[Set task] Gather every line of the material below that contains the string "track", matching case exactly.

-- Start of Supplied entries --

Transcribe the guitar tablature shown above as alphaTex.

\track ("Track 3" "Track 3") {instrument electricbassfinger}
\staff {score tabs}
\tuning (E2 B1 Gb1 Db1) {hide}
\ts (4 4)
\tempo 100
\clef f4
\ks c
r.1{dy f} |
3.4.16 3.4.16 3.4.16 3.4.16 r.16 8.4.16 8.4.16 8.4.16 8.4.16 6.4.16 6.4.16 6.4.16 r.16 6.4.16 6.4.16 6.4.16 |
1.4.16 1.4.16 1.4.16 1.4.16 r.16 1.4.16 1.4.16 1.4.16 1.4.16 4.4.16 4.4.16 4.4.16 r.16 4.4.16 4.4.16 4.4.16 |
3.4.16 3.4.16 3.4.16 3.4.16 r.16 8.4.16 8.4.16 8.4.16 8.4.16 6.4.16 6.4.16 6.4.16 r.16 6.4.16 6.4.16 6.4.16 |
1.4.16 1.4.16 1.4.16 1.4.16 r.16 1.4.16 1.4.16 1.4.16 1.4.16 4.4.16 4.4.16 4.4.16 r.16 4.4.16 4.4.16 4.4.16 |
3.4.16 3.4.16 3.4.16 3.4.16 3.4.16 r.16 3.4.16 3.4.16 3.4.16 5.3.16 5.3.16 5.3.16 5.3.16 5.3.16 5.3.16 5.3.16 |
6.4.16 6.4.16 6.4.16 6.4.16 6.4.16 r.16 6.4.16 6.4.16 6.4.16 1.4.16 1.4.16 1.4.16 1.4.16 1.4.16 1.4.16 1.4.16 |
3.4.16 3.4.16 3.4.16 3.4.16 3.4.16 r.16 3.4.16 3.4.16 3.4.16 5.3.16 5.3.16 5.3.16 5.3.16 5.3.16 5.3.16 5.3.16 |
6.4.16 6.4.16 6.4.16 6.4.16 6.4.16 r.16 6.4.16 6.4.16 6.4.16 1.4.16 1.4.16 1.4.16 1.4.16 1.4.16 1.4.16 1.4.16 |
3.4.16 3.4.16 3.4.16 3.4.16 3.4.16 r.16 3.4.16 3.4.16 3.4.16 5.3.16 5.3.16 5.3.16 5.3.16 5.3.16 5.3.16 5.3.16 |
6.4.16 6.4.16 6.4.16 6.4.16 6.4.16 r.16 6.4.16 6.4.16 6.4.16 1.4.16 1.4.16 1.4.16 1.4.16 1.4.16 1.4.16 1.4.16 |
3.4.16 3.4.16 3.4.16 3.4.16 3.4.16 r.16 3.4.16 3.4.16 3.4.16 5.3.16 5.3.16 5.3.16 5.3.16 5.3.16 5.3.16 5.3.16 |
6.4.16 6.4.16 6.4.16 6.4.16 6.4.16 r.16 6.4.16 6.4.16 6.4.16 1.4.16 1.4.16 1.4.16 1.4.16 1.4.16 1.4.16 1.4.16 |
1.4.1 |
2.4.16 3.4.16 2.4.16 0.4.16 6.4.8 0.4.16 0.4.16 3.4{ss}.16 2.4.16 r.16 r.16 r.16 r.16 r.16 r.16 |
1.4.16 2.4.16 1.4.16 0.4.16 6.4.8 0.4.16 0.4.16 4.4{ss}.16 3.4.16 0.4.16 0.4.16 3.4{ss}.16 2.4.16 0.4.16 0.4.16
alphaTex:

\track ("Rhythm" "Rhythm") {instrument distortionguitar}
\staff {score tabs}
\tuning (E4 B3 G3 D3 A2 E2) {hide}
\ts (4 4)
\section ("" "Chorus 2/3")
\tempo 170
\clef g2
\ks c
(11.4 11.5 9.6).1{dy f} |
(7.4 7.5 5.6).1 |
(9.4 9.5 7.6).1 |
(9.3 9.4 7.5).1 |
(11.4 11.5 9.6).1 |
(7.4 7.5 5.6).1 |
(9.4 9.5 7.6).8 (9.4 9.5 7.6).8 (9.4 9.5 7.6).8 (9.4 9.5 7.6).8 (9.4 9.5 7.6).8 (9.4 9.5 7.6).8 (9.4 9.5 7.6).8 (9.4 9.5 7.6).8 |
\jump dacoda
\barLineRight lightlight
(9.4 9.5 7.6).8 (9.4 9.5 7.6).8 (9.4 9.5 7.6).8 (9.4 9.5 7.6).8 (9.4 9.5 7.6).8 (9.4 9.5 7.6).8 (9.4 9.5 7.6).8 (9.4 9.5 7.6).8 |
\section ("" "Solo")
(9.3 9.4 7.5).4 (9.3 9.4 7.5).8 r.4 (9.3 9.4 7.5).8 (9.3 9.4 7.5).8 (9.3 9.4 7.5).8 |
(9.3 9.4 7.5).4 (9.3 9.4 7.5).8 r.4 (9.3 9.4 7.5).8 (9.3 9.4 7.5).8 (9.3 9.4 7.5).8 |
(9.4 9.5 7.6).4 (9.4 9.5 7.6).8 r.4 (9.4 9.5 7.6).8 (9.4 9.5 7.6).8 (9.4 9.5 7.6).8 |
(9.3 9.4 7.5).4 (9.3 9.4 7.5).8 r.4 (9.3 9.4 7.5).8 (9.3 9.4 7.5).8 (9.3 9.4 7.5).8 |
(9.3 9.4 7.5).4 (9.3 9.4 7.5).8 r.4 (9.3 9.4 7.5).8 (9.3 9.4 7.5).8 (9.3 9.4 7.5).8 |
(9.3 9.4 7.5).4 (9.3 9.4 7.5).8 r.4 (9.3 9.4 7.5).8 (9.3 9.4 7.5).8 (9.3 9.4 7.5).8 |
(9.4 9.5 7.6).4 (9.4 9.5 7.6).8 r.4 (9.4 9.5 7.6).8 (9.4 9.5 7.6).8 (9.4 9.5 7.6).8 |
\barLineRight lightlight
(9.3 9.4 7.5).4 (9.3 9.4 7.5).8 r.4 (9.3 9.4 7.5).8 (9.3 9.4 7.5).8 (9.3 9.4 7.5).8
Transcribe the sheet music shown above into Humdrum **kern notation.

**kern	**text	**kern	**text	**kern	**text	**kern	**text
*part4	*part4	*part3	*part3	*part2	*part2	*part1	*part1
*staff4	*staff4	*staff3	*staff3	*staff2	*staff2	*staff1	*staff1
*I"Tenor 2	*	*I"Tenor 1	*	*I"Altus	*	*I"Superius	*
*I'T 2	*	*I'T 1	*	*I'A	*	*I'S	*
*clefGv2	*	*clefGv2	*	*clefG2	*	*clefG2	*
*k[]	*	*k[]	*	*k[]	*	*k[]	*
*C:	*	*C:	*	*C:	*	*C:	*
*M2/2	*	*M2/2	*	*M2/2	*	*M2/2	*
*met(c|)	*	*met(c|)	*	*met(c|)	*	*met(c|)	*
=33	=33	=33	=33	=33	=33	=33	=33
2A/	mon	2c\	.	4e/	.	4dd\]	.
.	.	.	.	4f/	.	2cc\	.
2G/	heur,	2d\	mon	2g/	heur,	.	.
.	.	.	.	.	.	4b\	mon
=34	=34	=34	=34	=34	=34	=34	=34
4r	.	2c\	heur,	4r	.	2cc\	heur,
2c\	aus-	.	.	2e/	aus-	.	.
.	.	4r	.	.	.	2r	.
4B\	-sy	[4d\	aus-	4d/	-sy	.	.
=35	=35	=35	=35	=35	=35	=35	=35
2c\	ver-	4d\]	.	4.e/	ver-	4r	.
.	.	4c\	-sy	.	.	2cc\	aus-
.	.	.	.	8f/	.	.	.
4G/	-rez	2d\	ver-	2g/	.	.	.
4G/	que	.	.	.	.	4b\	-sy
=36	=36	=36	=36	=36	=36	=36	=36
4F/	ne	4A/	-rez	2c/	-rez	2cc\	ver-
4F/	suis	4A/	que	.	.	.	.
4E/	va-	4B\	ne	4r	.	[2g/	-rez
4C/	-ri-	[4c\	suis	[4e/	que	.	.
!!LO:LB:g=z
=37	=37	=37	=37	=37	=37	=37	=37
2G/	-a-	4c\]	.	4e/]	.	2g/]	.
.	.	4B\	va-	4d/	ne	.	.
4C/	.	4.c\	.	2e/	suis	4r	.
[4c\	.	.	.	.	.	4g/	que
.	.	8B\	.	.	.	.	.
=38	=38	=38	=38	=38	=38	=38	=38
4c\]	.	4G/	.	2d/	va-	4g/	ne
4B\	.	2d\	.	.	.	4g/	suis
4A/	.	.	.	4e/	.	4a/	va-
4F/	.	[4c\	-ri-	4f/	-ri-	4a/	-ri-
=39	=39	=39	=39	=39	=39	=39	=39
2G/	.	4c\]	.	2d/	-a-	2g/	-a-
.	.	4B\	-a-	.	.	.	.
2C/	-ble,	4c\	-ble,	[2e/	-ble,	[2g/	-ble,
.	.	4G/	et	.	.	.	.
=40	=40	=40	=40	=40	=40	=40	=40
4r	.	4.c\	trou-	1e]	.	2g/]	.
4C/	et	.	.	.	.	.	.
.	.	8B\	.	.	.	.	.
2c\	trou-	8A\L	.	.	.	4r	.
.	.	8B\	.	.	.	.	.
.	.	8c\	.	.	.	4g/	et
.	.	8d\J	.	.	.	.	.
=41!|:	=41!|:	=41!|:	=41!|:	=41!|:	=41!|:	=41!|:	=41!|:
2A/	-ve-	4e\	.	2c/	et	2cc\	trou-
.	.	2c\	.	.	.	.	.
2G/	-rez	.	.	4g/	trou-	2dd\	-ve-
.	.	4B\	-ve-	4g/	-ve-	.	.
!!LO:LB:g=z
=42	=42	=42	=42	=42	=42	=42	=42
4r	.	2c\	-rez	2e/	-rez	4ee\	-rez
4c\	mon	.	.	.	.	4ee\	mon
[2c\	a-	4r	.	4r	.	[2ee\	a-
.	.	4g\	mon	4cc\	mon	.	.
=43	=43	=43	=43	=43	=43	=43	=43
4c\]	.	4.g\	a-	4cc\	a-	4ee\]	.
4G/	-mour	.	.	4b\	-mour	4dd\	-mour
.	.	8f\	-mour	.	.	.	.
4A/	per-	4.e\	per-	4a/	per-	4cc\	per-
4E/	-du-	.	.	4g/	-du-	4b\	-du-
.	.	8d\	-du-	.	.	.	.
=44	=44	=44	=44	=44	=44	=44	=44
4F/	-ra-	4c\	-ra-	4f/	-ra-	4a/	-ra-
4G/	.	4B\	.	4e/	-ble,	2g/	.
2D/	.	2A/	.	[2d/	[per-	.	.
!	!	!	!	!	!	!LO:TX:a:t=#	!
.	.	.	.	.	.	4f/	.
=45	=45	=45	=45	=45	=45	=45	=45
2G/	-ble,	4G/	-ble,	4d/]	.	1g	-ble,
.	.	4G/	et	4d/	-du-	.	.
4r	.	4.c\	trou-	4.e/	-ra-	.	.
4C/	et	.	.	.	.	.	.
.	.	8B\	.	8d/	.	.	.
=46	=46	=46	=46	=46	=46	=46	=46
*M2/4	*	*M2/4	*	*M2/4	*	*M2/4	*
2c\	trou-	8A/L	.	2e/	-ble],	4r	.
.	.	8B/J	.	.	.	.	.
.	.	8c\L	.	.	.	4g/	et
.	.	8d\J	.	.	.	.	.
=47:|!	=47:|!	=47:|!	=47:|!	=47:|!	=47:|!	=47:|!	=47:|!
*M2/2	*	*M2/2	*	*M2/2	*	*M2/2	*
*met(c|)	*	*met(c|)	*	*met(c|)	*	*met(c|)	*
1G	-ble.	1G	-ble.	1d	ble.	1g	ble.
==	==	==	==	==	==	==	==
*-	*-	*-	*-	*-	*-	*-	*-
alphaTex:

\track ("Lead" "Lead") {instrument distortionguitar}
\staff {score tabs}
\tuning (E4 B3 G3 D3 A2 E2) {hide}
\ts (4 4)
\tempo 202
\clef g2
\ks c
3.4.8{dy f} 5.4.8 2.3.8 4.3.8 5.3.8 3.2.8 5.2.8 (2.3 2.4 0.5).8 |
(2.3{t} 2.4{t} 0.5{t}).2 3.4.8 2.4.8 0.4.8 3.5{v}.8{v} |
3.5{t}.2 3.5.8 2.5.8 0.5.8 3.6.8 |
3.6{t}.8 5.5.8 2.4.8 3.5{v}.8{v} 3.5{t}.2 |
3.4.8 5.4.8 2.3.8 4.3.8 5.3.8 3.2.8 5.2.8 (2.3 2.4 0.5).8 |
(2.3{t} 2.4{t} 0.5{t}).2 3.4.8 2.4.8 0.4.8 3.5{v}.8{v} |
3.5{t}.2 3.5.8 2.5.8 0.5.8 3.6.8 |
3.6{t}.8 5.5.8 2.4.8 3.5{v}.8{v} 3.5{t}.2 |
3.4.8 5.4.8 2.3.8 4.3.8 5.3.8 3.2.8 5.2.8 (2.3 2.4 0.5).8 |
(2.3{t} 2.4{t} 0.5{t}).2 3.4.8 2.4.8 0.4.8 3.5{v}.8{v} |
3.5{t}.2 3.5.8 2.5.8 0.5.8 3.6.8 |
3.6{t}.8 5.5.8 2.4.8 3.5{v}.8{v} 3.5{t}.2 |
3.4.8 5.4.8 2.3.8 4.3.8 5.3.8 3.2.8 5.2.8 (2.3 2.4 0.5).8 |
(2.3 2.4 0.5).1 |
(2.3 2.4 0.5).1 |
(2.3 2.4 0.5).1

-- End of Supplied entries --

[Final result]
\track ("Track 3" "Track 3") {instrument electricbassfinger}
\track ("Rhythm" "Rhythm") {instrument distortionguitar}
\track ("Lead" "Lead") {instrument distortionguitar}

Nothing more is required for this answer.